Agius first developed this approach in the early 2000s, well before his later encounters with artists such as Anselm Kiefer or Lucio Fontana. His intuitive use of organic matter emerged from an interest in Maltese prehistoric art and ritual, where earth and nature play central roles in the cycles of birth, life, death and regeneration.

This research continues to inform his practice today, visible in his tactile surfaces and stratified layers of both paintings and ceramics. Here, matter is not simply manipulated it is honoured, suggesting the presence of spirit latent within the earth.

Dialogue with art history

A prominent section of the exhibition explores the maternal theme. In one of the museum’s rooms, Stefano Erardi’s 17th-century Madonna and Child hangs opposite a series of ceramic sculptures by Agius dedicated to the same theme.

While the rock-like textures and robust forms of Agius’s style remain evident, several sculptures adopt smoother surfaces and more minimalist compositions, revealing the artist’s technical range.

Nativity II, glazed stoneware, 2025

On the upper floor, works such as Alden’s Annunciation and Cremona’s Nativity continue the visual dialogue with Agius’s pieces. Particularly resonant is Theotokos (Mother of God), an acrylic painting executed at the Harry Alden Studio and exhibited in Nativitas in 2005. In this work, flashes of golden light pierce a dark cosmic void, transforming the composition into a dynamic spiritual space that reaches beyond the human realm.

A contemporary Nativity rooted in the Earth

Earth, Light and Silence ultimately reveals Agius’s ability to reinterpret one of Christianity’s most enduring narratives through a language that is both archaic and profoundly contemporary. The works, whether sprawling mixed-media assemblages or intimate circular compositions, affirm his belief that matter holds memory, and that the sacred can be approached not only through iconography but through texture, substance and atmosphere.

In the richly layered paintings, where straw, wool, terrarossa and gold emerge from cracked, earthen surfaces, Agius evokes a Nativity grounded not in visual storytelling but in sensation. The tactile density of straw and soil becomes a metaphor for the humble setting of Christ’s birth, while the subtle infiltrations of gold suggest a quiet annunciation of divine presence.

These works do not depict the Nativity, they summon it, allowing viewers to inhabit the elemental world from which the biblical narrative unfolded.

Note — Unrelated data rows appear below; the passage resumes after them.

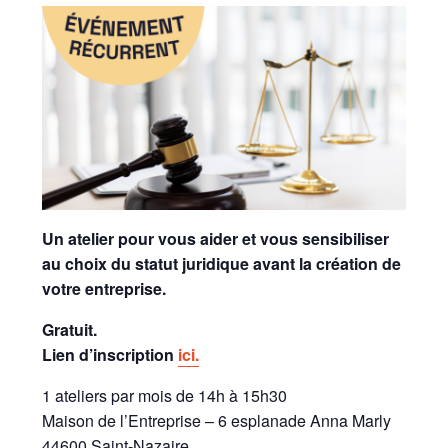
Un atelier pour vous aider et vous sensibiliser
au choix du statut juridique avant la création de
votre entreprise.
Gratuit.
Lien d’inscription
ici.
1 ateliers par mois de 14h à 15h30
Maison de l’Entreprise – 6 esplanade Anna Marly
44600 Saint-Nazaire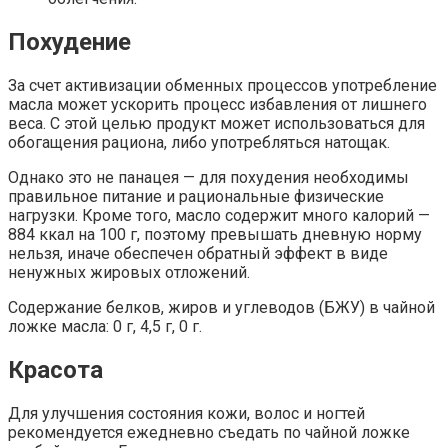
Похудение
За счет активизации обменных процессов употребление
масла может ускорить процесс избавления от лишнего
веса. С этой целью продукт может использоваться для
обогащения рациона, либо употребляться натощак.
Однако это не панацея — для похудения необходимы
правильное питание и рациональные физические
нагрузки. Кроме того, масло содержит много калорий —
884 ккал на 100 г, поэтому превышать дневную норму
нельзя, иначе обеспечен обратный эффект в виде
ненужных жировых отложений.
Содержание белков, жиров и углеводов (БЖУ) в чайной
ложке масла: 0 г, 4,5 г, 0 г.
Красота
Для улучшения состояния кожи, волос и ногтей
рекомендуется ежедневно съедать по чайной ложке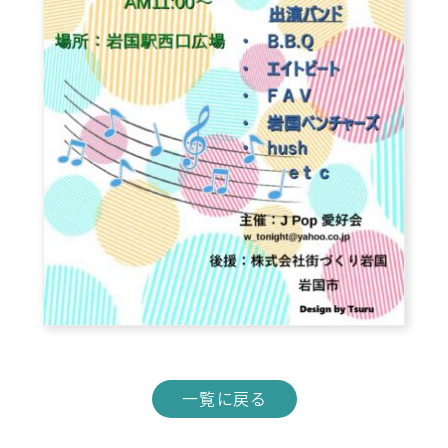
一覧に戻る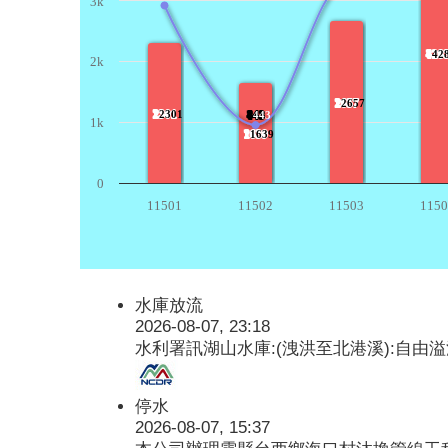
3k
428
?
42
2k
2657
?
2657
2301
?
2301
443
?
443
1k
1639
?
1639
0
11501
11502
11503
1150
水庫放流
2026-08-07, 23:18
水利署訊湖山水庫:(洩洪至北港溪):自由溢
停水
2026-08-07, 15:37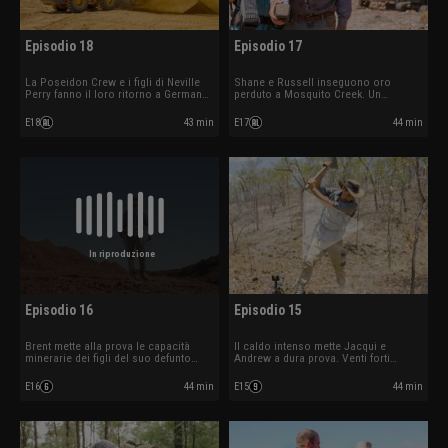
Episodio 18
Episodio 17
La Poseidon Crew e i figli di Neville
Shane e Russell inseguono oro
Perry fanno il loro ritorno a German
perduto a Mosquito Creek. Un
Gully. Sheryl e Simon affrontano
disastro colpisce i Desert Diggers
guasti per raggiungere il loro
mentre cercano di raddoppiare la loro
E18
43 min
E17
44 min
obiettivo.
produzione.
In riproduzione
Episodio 16
Episodio 15
Brent mette alla prova le capacità
Il caldo intenso mette Jacqui e
minerarie dei figli del suo defunto
Andrew a dura prova. Venti forti
amico Neville Perry. Un guasto
minacciano i piani di trasferimento
meccanico ferma l’escavatore dei
dei Desert Diggers.
E16
44 min
E15
44 min
Wanderers.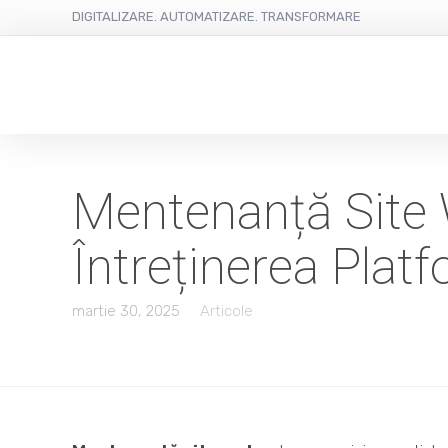
DIGITALIZARE. AUTOMATIZARE. TRANSFORMARE
Mentenanță Site 
Întreținerea Plat
martie 30, 2025
Articole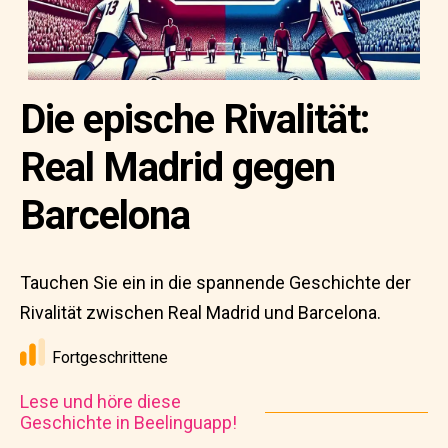
Die epische Rivalität:
Real Madrid gegen
Barcelona
Tauchen Sie ein in die spannende Geschichte der
Rivalität zwischen Real Madrid und Barcelona.
Fortgeschrittene
Lese und höre diese
Geschichte in Beelinguapp!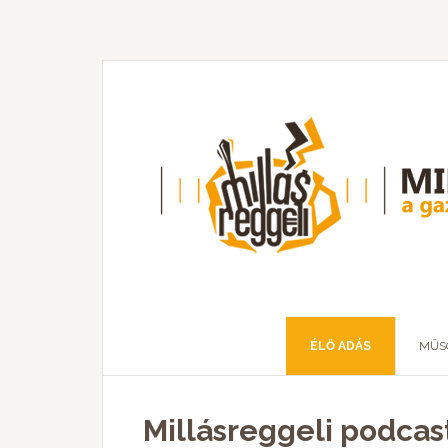
ÉLŐ ADÁS
MŰS
Millásreggeli podcas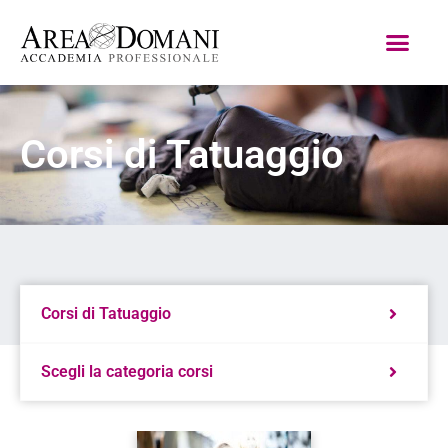
Corsi di Tatuaggio
Corsi di Tatuaggio
Scegli la categoria corsi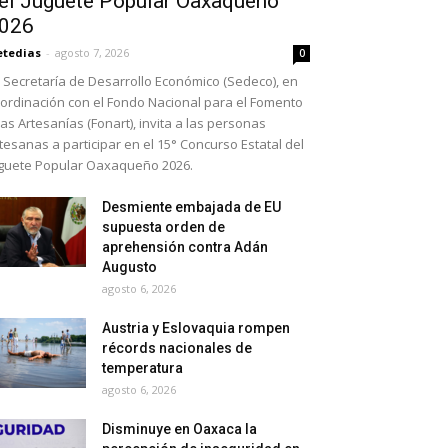
el Juguete Popular Oaxaqueño
026
etedias
-
agosto 7, 2026
0
 Secretaría de Desarrollo Económico (Sedeco), en
ordinación con el Fondo Nacional para el Fomento
las Artesanías (Fonart), invita a las personas
tesanas a participar en el 15° Concurso Estatal del
guete Popular Oaxaqueño 2026.
Desmiente embajada de EU
supuesta orden de
aprehensión contra Adán
Augusto
agosto 6, 2026
Austria y Eslovaquia rompen
récords nacionales de
temperatura
agosto 6, 2026
Disminuye en Oaxaca la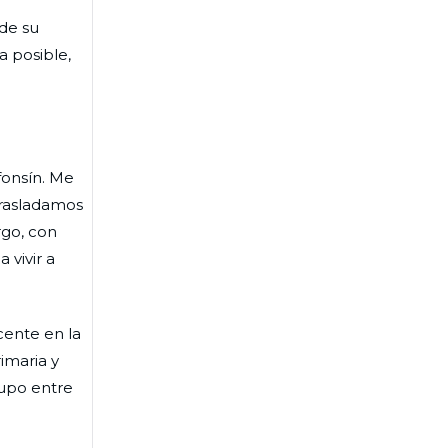
nde su
a posible,
fonsín. Me
 trasladamos
rgo, con
 vivir a
cente en la
imaria y
rupo entre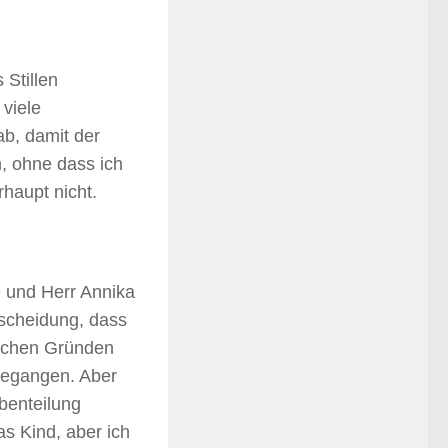
 Stillen
 viele
ab, damit der
h, ohne dass ich
rhaupt nicht.
 und Herr Annika
tscheidung, dass
elchen Gründen
rgegangen. Aber
abenteilung
as Kind, aber ich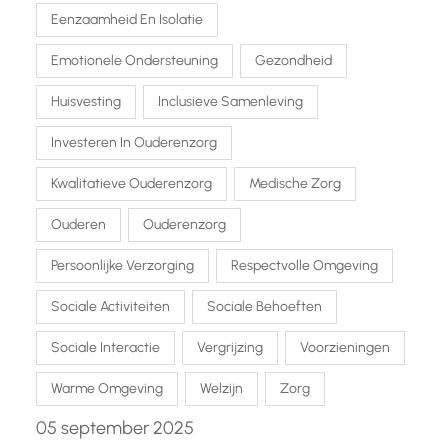
Eenzaamheid En Isolatie
Emotionele Ondersteuning
Gezondheid
Huisvesting
Inclusieve Samenleving
Investeren In Ouderenzorg
Kwalitatieve Ouderenzorg
Medische Zorg
Ouderen
Ouderenzorg
Persoonlijke Verzorging
Respectvolle Omgeving
Sociale Activiteiten
Sociale Behoeften
Sociale Interactie
Vergrijzing
Voorzieningen
Warme Omgeving
Welzijn
Zorg
05 september 2025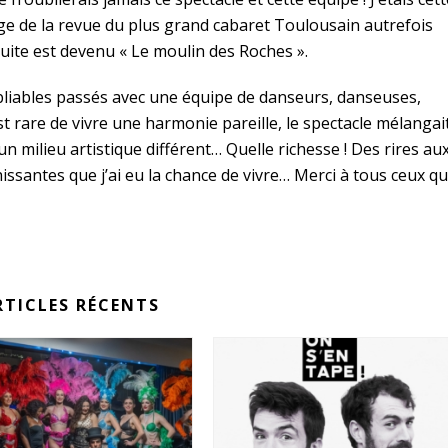
rouge de la revue du plus grand cabaret Toulousain autrefois
suite est devenu « Le moulin des Roches ».
liables passés avec une équipe de danseurs, danseuses,
est rare de vivre une harmonie pareille, le spectacle mélangai
un milieu artistique différent… Quelle richesse ! Des rires au
issantes que j’ai eu la chance de vivre… Merci à tous ceux qu
RTICLES RÉCENTS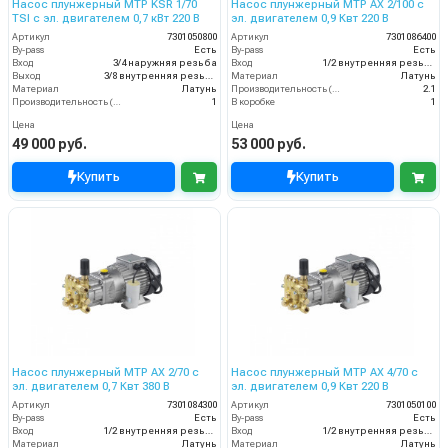
Насос плунжерный MTP KSR 1/70
Насос плунжерный MTP AX 2/100 с
TSI с эл. двигателем 0,7 кВт 220 В
эл. двигателем 0,9 Квт 220 В
Артикул
7301050800
Артикул
7301086400
By-pass
Есть
By-pass
Есть
Вход
3/4 наружняя резьба
Вход
1/2 внутренняя резьба
Выход
3/8 внутренняя резьба
Материал
Латунь
Материал
Латунь
Производительность (л/мин)
2.1
Производительность (л/мин)
1
В коробке
1
Цена
Цена
49 000 руб.
53 000 руб.
Купить
Купить
Насос плунжерный MTP AX 2/70 с
Насос плунжерный MTP AX 4/70 с
эл. двигателем 0,7 Квт 380 В
эл. двигателем 0,9 Квт 220 В
Артикул
7301084300
Артикул
7301050100
By-pass
Есть
By-pass
Есть
Вход
1/2 внутренняя резьба
Вход
1/2 внутренняя резьба
Материал
Латунь
Материал
Латунь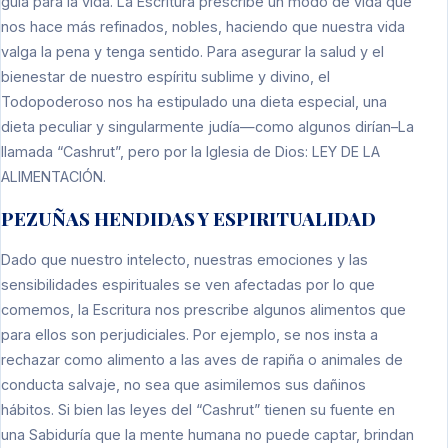
guía para la vida. La Escritura prescribe un modo de vida que
nos hace más refinados, nobles, haciendo que nuestra vida
valga la pena y tenga sentido. Para asegurar la salud y el
bienestar de nuestro espíritu sublime y divino, el
Todopoderoso nos ha estipulado una dieta especial, una
dieta peculiar y singularmente judía—como algunos dirían–La
llamada “Cashrut”, pero por la Iglesia de Dios: LEY DE LA
ALIMENTACIÓN.
PEZUÑAS HENDIDAS Y ESPIRITUALIDAD
Dado que nuestro intelecto, nuestras emociones y las
sensibilidades espirituales se ven afectadas por lo que
comemos, la Escritura nos prescribe algunos alimentos que
para ellos son perjudiciales. Por ejemplo, se nos insta a
rechazar como alimento a las aves de rapiña o animales de
conducta salvaje, no sea que asimilemos sus dañinos
hábitos. Si bien las leyes del “Cashrut” tienen su fuente en
una Sabiduría que la mente humana no puede captar, brindan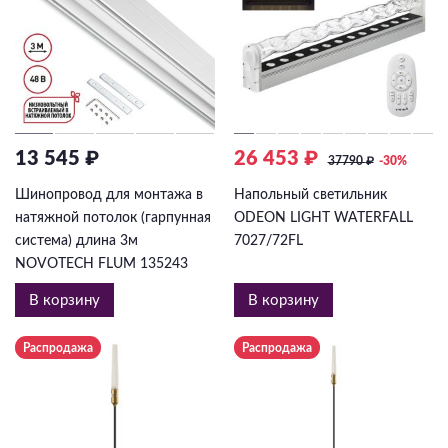
13 545 ₽
26 453 ₽
37790
₽
-30%
Шинопровод для монтажа в
Напольный светильник
натяжной потолок (гарпунная
ODEON LIGHT WATERFALL
система) длина 3м
7027/72FL
NOVOTECH FLUM 135243
В корзину
В корзину
Распродажа
Распродажа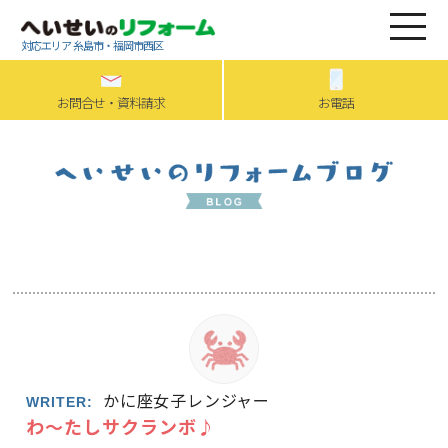
対応エリア 糸島市・福岡市西区
お問合せ・資料請求
お電話
かに座女子レンジャー
WRITER:
わ～たしサクランボ♪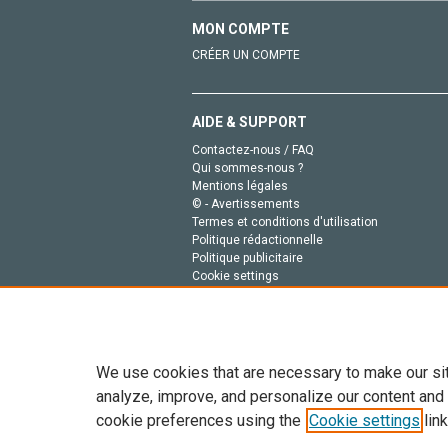
MON COMPTE
CRÉER UN COMPTE
AIDE & SUPPORT
Contactez-nous / FAQ
Qui sommes-nous ?
Mentions légales
© - Avertissements
Termes et conditions d'utilisation
Politique rédactionnelle
Politique publicitaire
Cookie settings
Politique de la vie privée
We use cookies that are necessary to make our si
analyze, improve, and personalize our content and
cookie preferences using the
Cookie settings
link
Tout le contenu de ce site: Copyright © 2026 Else
de données, a la formation en IA et aux technol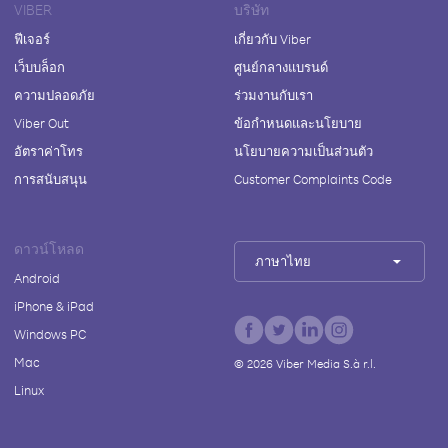
VIBER
บริษัท
ฟีเจอร์
เกี่ยวกับ Viber
เว็บบล็อก
ศูนย์กลางแบรนด์
ความปลอดภัย
ร่วมงานกับเรา
Viber Out
ข้อกำหนดและนโยบาย
อัตราค่าโทร
นโยบายความเป็นส่วนตัว
การสนับสนุน
Customer Complaints Code
ดาวน์โหลด
ภาษาไทย
Android
iPhone & iPad
Windows PC
Mac
©
2026
Viber Media S.à r.l.
Linux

Anton Inglott, The Nativity with Shepherds, oil on panel

Seen alongside historic Maltese and Gozitan masters from Erardi to Inglott, Alden to Cremona, Agius’s pieces form a compelling dialogue that spans centuries.

The exhibition repositions the Nativity not as a fixed image but as a living idea, continually reimagined in response to each era’s cultural and spiritual needs. Agius’s contribution is one of contemplation, material intelligence and profound sensitivity to the rhythms of nature.

In this sense, Earth, Light and Silence becomes more than an exhibition: it is an invitation to return to the elemental foundations of belief; earth as humility, light as revelation, silence as the space in which mystery is perceived. Through these works, Victor Agius reminds us that the sacred often resides not in spectacle but in the quiet, fragile and tactile realities of the world around us.

An illustrated catalogue is available at the museum which forms part of Il-Ħagar GEMS Series no.36.